[[ SOURCE DATA open ]]

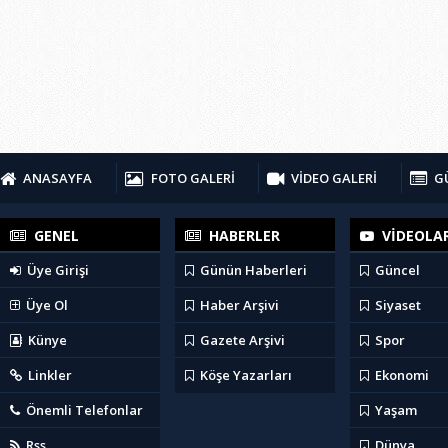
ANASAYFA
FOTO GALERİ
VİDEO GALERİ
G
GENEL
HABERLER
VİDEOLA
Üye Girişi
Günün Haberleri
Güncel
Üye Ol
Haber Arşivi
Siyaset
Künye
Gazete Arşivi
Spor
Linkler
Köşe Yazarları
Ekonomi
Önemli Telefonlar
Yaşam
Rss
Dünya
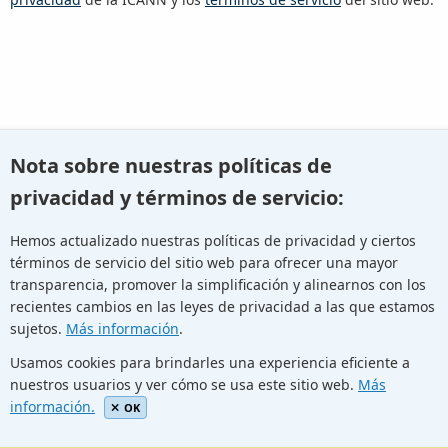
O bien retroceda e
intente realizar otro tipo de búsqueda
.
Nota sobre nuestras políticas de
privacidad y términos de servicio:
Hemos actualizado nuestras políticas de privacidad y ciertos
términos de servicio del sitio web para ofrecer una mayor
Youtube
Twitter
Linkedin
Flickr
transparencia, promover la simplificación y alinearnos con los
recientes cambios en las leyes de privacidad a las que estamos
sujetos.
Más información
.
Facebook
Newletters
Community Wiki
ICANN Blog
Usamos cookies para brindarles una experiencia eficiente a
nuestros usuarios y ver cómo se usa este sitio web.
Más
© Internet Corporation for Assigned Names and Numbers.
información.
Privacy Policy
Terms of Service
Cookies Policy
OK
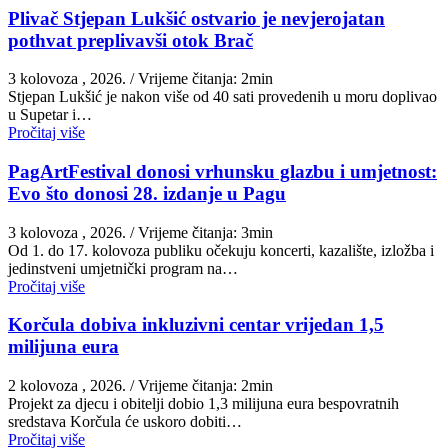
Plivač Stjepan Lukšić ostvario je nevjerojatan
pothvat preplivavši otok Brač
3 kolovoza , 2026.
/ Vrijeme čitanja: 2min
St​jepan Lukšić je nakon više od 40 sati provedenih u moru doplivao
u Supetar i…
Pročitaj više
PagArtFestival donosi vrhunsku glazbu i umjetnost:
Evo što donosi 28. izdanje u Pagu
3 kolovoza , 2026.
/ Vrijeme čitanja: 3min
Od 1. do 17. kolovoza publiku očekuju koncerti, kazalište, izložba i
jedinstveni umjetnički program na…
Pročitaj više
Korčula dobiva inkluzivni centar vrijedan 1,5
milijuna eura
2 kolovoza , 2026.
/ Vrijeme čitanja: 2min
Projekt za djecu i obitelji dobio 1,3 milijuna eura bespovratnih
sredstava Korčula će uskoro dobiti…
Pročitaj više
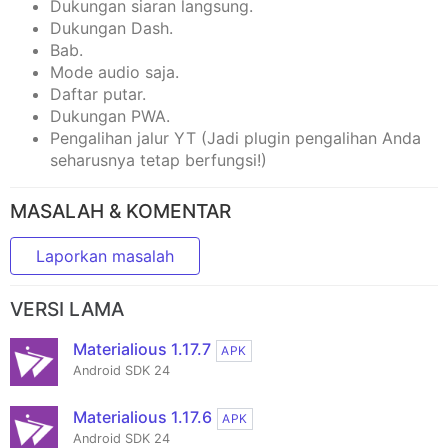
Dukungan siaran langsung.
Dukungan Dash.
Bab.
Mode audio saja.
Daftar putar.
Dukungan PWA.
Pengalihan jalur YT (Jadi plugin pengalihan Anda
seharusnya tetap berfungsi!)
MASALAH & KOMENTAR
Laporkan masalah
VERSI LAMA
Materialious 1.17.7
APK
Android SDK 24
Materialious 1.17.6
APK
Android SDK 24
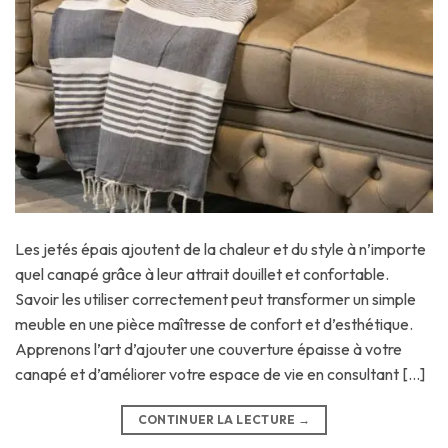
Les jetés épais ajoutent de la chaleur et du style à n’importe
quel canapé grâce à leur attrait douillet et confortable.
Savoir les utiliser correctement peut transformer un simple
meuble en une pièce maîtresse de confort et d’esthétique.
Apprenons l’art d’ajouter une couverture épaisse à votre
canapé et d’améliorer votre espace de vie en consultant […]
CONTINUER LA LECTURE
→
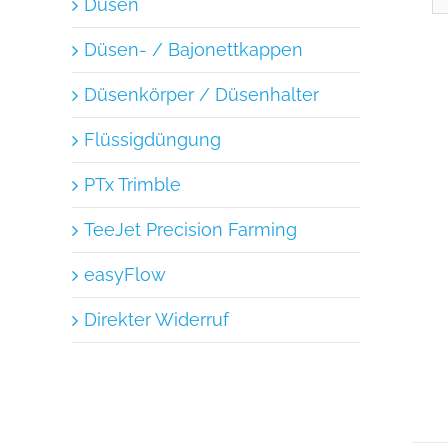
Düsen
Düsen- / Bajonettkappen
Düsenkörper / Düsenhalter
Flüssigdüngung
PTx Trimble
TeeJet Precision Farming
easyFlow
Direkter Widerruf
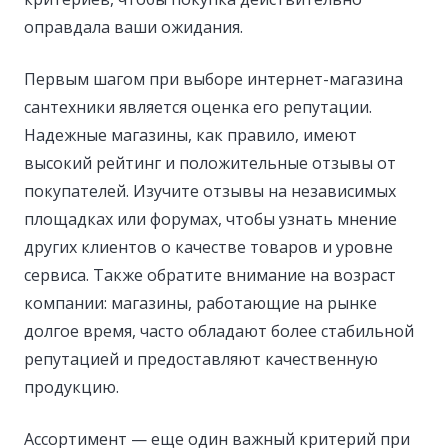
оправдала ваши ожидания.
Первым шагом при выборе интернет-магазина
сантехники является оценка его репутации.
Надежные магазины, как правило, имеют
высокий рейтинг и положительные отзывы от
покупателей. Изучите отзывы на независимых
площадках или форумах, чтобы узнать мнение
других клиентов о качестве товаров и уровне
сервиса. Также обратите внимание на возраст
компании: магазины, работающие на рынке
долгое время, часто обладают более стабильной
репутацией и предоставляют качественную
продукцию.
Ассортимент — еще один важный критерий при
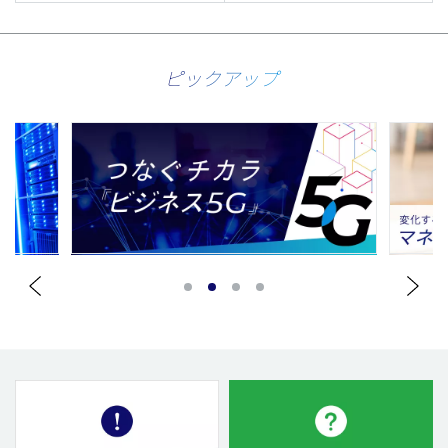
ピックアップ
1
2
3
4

[[ SOURCE DATA closed ]]
[[ SOURCE DATA open ]]

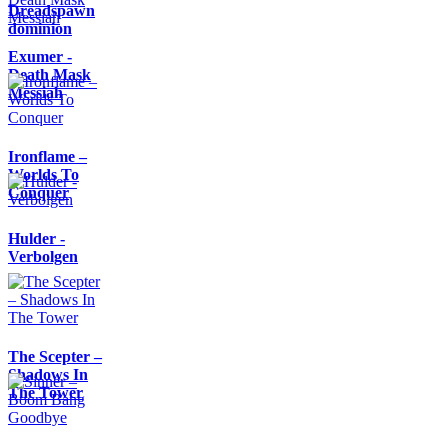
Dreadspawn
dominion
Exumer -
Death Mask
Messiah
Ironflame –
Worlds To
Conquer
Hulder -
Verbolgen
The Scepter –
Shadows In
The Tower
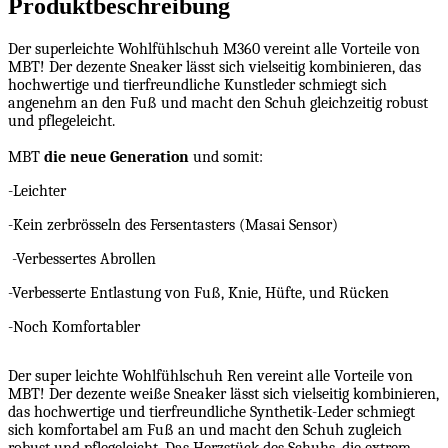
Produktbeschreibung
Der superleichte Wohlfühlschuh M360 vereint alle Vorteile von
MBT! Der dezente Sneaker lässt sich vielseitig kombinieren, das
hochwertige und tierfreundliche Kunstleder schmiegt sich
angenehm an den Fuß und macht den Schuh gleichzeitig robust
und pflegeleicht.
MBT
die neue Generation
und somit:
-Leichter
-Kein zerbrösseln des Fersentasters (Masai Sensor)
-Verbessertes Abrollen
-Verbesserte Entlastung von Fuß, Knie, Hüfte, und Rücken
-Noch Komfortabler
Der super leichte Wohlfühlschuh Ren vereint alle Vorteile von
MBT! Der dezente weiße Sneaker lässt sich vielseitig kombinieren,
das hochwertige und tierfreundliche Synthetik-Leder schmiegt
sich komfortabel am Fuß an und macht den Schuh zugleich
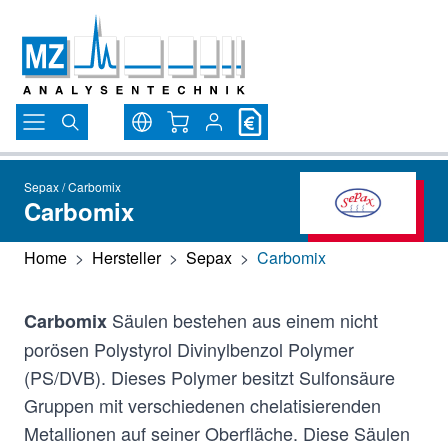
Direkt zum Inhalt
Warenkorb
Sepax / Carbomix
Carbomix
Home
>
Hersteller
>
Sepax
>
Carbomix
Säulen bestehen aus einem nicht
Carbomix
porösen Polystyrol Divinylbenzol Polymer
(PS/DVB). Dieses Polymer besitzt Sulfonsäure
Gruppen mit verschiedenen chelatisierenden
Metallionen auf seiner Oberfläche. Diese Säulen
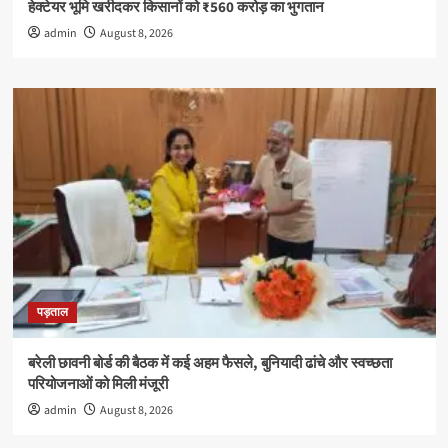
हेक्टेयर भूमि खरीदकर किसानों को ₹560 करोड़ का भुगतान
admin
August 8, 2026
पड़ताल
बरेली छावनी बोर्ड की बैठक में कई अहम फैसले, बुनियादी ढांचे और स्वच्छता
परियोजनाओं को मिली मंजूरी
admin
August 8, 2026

[[ SOURCE DATA closed ]]

Which lines above run from the one containing "privacidad y términos" down to the one containing "recientes cambios en"? Repeat exactly those, both ends included, and nothing else.

# EXPECTED OUTPUT
privacidad y términos de servicio:
Hemos actualizado nuestras políticas de privacidad y ciertos
términos de servicio del sitio web para ofrecer una mayor
Youtube
Twitter
Linkedin
Flickr
transparencia, promover la simplificación y alinearnos con los
recientes cambios en las leyes de privacidad a las que estamos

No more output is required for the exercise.